Report how many lines in the records below hold the word "front". Add nothing to the number.

* **Data excerpts**
-- Opening Marker --

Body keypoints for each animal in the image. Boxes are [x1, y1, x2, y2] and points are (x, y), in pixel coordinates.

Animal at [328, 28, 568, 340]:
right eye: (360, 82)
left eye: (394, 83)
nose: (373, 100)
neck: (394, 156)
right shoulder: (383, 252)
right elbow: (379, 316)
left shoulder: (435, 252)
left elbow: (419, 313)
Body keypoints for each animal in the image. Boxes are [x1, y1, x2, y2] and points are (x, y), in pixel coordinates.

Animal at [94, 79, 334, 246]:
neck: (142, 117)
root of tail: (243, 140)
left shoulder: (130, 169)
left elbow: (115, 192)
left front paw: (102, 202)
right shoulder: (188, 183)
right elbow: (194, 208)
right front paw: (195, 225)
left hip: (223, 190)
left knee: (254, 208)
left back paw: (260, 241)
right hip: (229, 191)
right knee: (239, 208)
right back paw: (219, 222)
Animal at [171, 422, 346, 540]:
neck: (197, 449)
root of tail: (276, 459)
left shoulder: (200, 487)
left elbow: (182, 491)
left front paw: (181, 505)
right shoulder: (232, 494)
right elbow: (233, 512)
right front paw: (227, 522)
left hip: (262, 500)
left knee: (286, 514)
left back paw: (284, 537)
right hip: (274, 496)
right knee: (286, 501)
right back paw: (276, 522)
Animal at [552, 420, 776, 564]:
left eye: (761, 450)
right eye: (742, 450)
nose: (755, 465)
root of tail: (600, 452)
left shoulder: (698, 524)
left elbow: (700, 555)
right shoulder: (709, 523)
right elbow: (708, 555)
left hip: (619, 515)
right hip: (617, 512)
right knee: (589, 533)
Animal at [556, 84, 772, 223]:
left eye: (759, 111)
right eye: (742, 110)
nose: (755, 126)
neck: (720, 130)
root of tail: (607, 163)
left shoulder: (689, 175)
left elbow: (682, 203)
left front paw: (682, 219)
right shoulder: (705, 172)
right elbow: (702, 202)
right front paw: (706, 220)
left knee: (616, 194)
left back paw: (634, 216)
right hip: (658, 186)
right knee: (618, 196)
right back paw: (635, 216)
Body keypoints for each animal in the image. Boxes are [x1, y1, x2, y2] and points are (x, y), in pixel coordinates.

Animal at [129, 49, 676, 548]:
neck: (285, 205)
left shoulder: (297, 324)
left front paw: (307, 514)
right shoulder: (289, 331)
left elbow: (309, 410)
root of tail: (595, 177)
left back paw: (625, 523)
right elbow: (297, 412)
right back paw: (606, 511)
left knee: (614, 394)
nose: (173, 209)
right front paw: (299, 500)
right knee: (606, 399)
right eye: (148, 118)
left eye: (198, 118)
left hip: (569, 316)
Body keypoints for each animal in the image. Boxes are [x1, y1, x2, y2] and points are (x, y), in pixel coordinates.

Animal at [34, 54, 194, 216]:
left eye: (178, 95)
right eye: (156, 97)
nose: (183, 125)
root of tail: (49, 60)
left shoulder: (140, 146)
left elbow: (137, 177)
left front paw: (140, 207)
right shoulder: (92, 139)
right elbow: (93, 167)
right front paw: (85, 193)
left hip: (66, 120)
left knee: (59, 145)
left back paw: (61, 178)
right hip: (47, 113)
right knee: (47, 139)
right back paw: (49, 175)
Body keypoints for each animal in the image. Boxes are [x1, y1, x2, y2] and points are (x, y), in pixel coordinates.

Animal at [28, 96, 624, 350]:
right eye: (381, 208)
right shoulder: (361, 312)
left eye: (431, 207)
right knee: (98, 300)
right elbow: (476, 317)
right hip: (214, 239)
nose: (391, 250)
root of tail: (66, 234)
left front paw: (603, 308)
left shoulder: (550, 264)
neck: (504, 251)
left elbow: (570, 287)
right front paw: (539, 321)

-- Closing Marker --

* **Result for this task**
12